Historic 144-year-old English Store Burnt by Rioters

For more than 140 years, the House of Reeves was a landmark in Croydon, a family-run business that supplied generations of families as the area changed from a small town to a London suburb.

On Tuesday, it was a smoldering ruin, reduced to a shell in minutes by rioters who surged through the neighborhood, looting and burning.

“I’m the fifth generation to run this place,” said owner Graham Reeves, looking puffy-eyed and shocked. “I have two daughters. They would have been the sixth.”

Edvin Reeves first opened the store in Croydon – which was then a separate town nine miles (15 kilometers) south of London and is now one of the capital’s larger suburbs -in 1867. The business prospered, and he was able to hand the store down to his descendants, who kept it going through two World Wars and the Great Depression. The store, which employs around 15 people, is now run by Graham and his older brother Trevor.
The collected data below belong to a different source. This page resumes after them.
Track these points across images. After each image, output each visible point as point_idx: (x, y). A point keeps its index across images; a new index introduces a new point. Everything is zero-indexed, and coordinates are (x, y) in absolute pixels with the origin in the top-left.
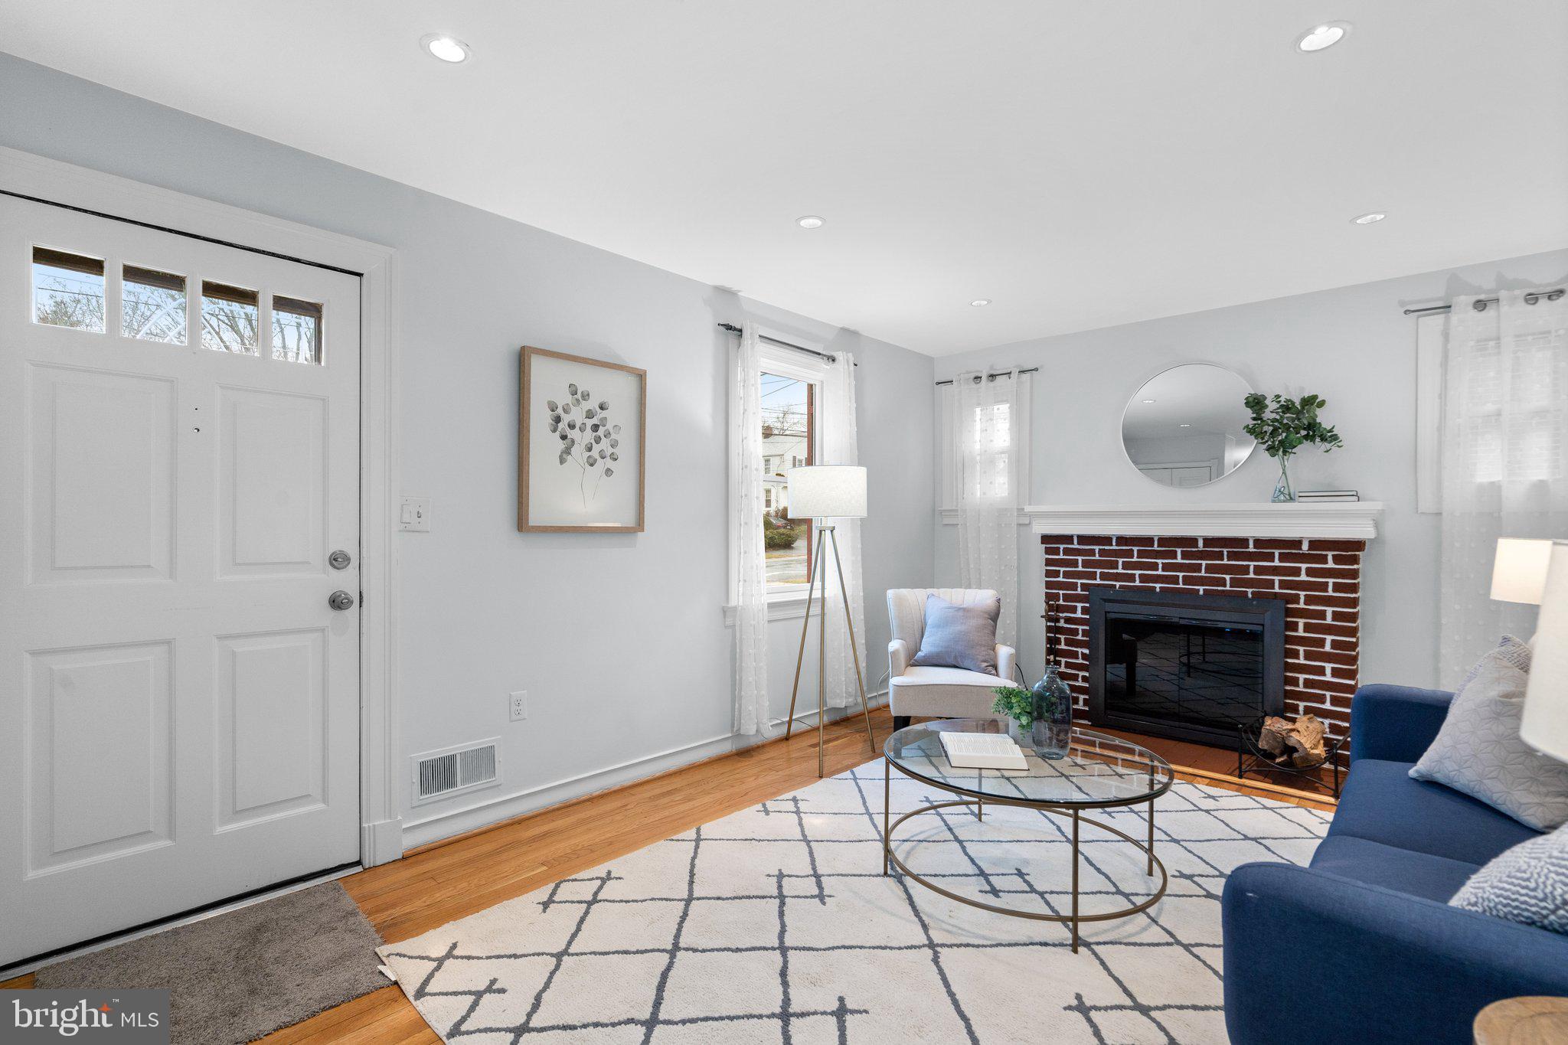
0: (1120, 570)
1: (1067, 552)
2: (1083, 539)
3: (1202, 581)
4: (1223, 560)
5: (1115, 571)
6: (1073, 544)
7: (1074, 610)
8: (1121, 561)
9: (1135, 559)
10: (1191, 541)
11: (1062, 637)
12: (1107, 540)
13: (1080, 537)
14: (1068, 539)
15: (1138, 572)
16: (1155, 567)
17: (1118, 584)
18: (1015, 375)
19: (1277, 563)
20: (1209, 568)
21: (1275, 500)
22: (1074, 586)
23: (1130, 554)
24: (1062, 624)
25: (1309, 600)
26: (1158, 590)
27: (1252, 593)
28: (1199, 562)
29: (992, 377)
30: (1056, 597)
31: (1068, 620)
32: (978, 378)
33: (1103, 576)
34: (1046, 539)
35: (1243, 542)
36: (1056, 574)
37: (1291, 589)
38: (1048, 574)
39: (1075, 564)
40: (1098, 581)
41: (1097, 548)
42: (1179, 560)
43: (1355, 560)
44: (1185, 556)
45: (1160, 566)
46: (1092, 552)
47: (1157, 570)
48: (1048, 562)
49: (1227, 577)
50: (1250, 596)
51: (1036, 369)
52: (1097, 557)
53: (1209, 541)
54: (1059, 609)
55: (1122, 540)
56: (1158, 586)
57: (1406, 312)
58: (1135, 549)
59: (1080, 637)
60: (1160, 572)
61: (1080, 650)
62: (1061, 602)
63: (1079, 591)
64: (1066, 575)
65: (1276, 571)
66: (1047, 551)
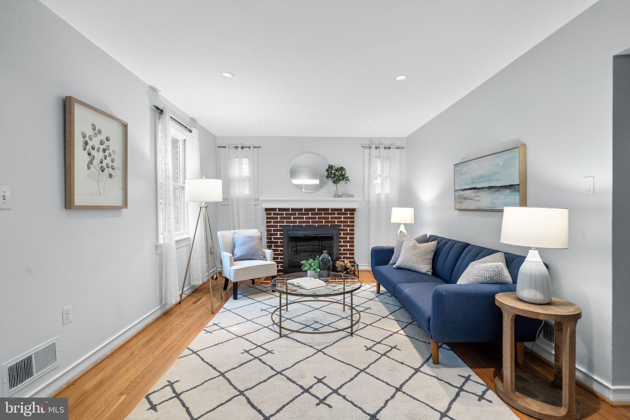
0: (292, 220)
1: (274, 214)
2: (280, 210)
3: (316, 222)
4: (322, 215)
5: (291, 220)
6: (277, 211)
7: (277, 234)
8: (292, 217)
9: (297, 216)
10: (313, 210)
11: (273, 245)
12: (288, 210)
13: (279, 209)
14: (274, 209)
15: (298, 220)
16: (303, 218)
17: (291, 225)
18: (252, 148)
19: (336, 216)
20: (319, 218)
21: (335, 197)
22: (277, 226)
23: (295, 214)
24: (273, 240)
25: (344, 226)
26: (304, 226)
28: (316, 216)
29: (242, 148)
30: (271, 230)
31: (275, 239)
32: (236, 147)
33: (287, 222)
34: (267, 210)
35: (328, 209)
36: (271, 222)
37: (340, 223)
38: (267, 222)
39: (277, 218)
40: (285, 224)
41: (284, 212)
42: (310, 216)
43: (353, 214)
44: (312, 214)
45: (305, 218)
46: (283, 214)
47: (304, 219)
48: (267, 218)
49: (324, 220)
50: (329, 226)
51: (260, 147)
52: (285, 216)
53: (319, 210)
54: (272, 235)
55: (293, 210)
56: (304, 224)
57: (362, 147)
58: (297, 212)
59: (279, 244)
60: (304, 220)
61: (279, 248)
62: (272, 232)
63: (279, 228)
64: (274, 222)
65: (336, 218)
66: (267, 214)
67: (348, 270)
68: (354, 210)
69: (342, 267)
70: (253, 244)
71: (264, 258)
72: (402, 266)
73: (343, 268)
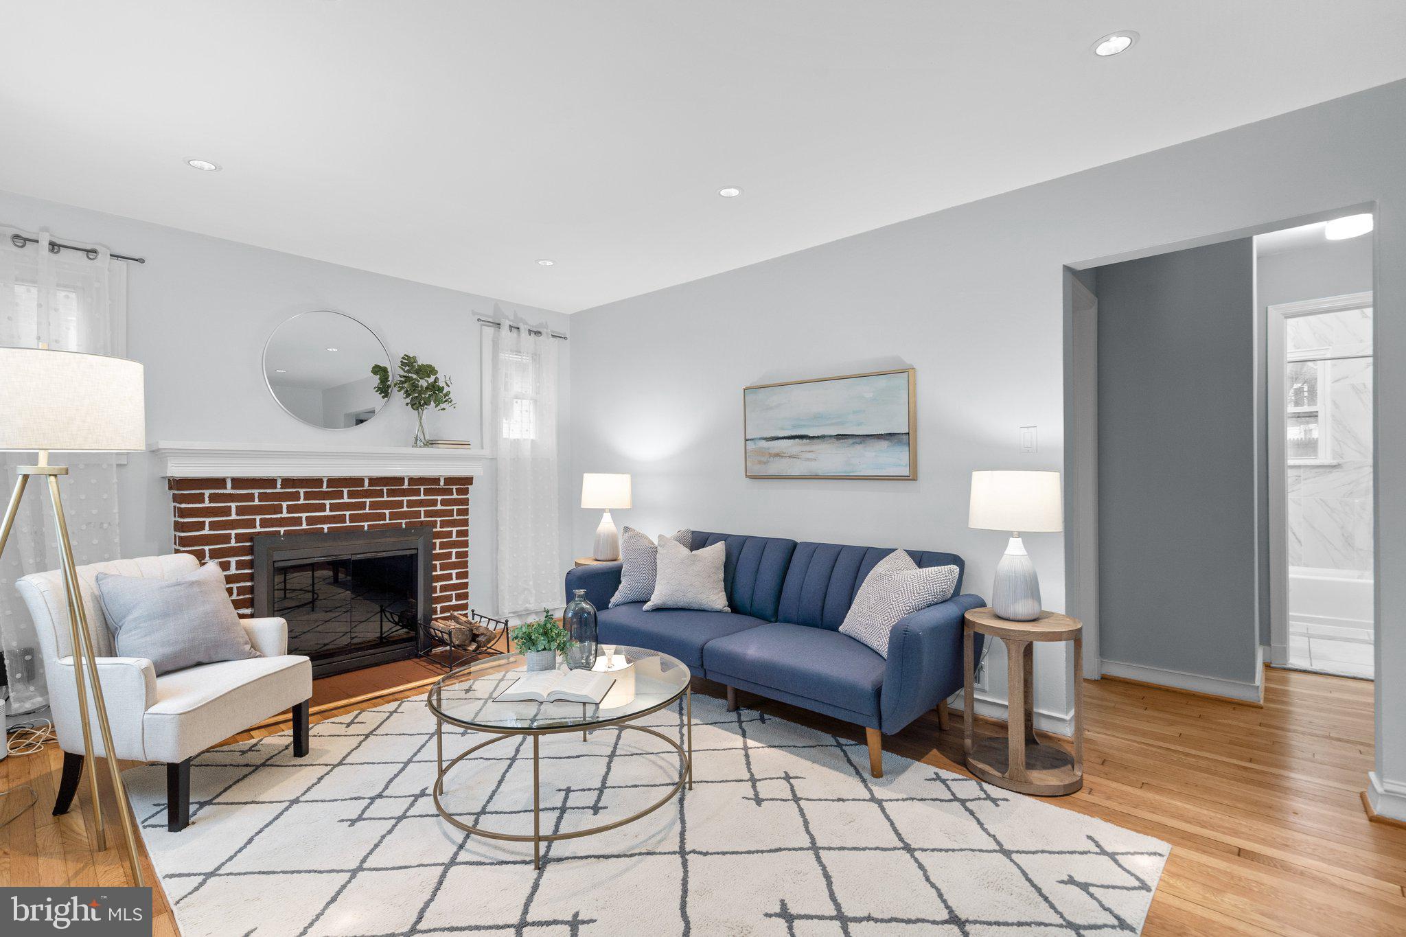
0: (285, 514)
1: (213, 498)
2: (238, 482)
3: (366, 517)
4: (383, 497)
5: (279, 516)
6: (225, 488)
8: (285, 505)
9: (302, 501)
10: (358, 481)
12: (271, 482)
13: (233, 480)
14: (216, 483)
15: (304, 515)
16: (322, 508)
17: (282, 530)
19: (422, 497)
20: (373, 506)
21: (415, 445)
22: (225, 539)
23: (296, 496)
25: (443, 524)
26: (326, 531)
27: (406, 523)
28: (364, 500)
29: (56, 247)
33: (264, 523)
34: (177, 484)
35: (399, 480)
36: (197, 526)
37: (432, 517)
38: (184, 527)
39: (226, 511)
40: (258, 529)
41: (256, 492)
42: (346, 499)
43: (466, 492)
44: (351, 495)
45: (328, 506)
46: (250, 497)
47: (325, 511)
48: (182, 513)
49: (387, 512)
50: (404, 526)
51: (141, 261)
52: (257, 502)
53: (373, 481)
55: (287, 482)
56: (326, 527)
57: (479, 320)
58: (302, 491)
60: (328, 513)
63: (233, 543)
64: (213, 526)
65: (421, 503)
66: (176, 499)
67: (481, 639)
68: (468, 481)
69: (463, 633)
70: (208, 607)
71: (255, 651)
72: (670, 603)
73: (467, 635)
“I’m devastated. All my life was there,” Graham Reeves said. “I carried my wife across the threshold of the store 30 years ago.”
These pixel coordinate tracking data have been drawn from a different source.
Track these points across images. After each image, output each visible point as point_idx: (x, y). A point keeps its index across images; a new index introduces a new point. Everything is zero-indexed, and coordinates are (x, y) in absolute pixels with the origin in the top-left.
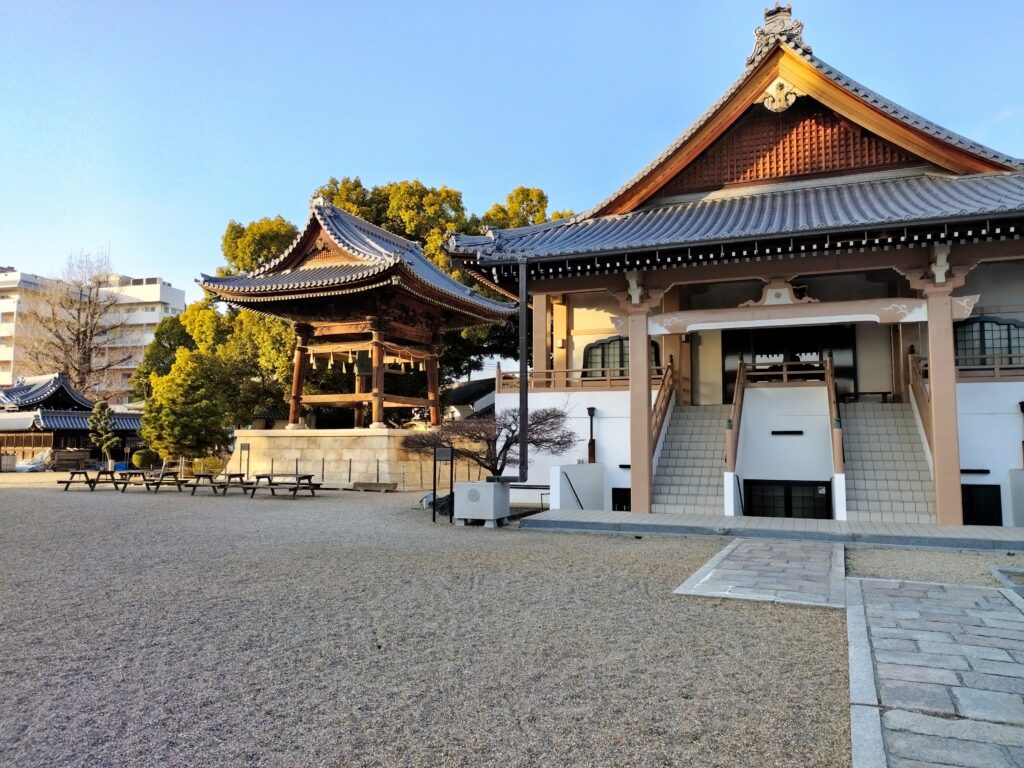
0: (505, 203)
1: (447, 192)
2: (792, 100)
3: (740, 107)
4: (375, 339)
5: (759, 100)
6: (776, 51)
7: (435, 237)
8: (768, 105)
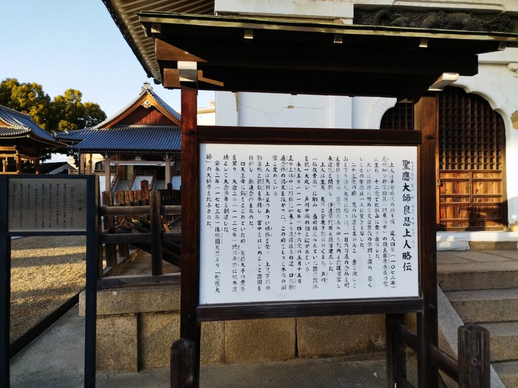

The 52-year-old was bewildered by the attack on the store.

“No one’s stolen anything. They just burnt it down,” he said. “It’s pointless.”
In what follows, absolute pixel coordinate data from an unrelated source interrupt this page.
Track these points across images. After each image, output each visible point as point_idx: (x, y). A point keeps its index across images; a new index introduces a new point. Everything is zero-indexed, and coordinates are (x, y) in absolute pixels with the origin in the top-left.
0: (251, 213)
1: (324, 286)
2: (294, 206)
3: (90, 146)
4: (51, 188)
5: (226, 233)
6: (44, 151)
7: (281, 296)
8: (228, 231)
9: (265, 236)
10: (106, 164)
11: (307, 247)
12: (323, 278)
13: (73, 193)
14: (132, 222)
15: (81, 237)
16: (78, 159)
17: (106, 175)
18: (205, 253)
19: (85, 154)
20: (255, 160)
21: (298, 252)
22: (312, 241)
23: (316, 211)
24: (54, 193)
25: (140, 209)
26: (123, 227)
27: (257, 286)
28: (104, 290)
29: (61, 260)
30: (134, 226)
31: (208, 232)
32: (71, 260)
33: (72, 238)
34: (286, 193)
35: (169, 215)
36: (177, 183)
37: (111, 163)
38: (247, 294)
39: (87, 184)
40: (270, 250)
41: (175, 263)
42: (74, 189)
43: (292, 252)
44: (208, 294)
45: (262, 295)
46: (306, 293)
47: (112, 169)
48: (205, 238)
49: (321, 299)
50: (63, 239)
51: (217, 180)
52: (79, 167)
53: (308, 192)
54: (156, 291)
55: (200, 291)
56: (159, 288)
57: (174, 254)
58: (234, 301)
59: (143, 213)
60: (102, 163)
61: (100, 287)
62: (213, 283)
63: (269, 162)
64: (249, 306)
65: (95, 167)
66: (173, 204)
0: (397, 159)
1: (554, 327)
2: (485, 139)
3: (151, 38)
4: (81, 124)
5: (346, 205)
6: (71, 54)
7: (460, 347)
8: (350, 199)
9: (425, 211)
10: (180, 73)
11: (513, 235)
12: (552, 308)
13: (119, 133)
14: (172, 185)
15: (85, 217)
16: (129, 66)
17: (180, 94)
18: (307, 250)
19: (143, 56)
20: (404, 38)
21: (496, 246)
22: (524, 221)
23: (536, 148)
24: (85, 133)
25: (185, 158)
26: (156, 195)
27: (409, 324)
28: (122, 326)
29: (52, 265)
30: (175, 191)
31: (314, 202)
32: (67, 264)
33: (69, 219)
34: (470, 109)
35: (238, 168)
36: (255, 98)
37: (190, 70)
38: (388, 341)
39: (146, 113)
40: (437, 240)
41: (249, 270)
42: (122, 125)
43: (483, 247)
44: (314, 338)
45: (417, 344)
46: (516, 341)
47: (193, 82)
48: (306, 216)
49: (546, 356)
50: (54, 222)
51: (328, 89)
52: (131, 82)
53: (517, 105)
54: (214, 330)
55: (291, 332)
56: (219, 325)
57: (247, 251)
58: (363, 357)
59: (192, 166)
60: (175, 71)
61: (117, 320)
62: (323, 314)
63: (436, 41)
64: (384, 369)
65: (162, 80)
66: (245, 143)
Reeves said his father, who ran the business before handing it down to his sons, is distraught.

“He’s 80,” Reeves said, adding when he told his father the news “I thought he was going to die.”

Croydon is a multicultural suburb, with good transport links and an old fashioned tram system that links elegant Victorian civic buildings with concrete and glass shopping centers. It has some areas of social deprivation but also a strong sense of civic pride.

The House of Reeves was a landmark – the area around it is known as Reeves Corner -and a much-loved independent store in an area dominated by chains.

“The police let us down,” said Andrew Hinton, a 26-year-old construction worker looking at the burned building. “They guarded the Whitgift (a large shopping mall) round the corner but let the independents like this burn.”

Reeves said the store was insured, but the task of rebuilding is daunting.

First things first: His father is insisting that stock stored across the street be delivered to customers, just like they promised.

“He wants to deliver the furniture to people,” he said. “After that I don’t know.”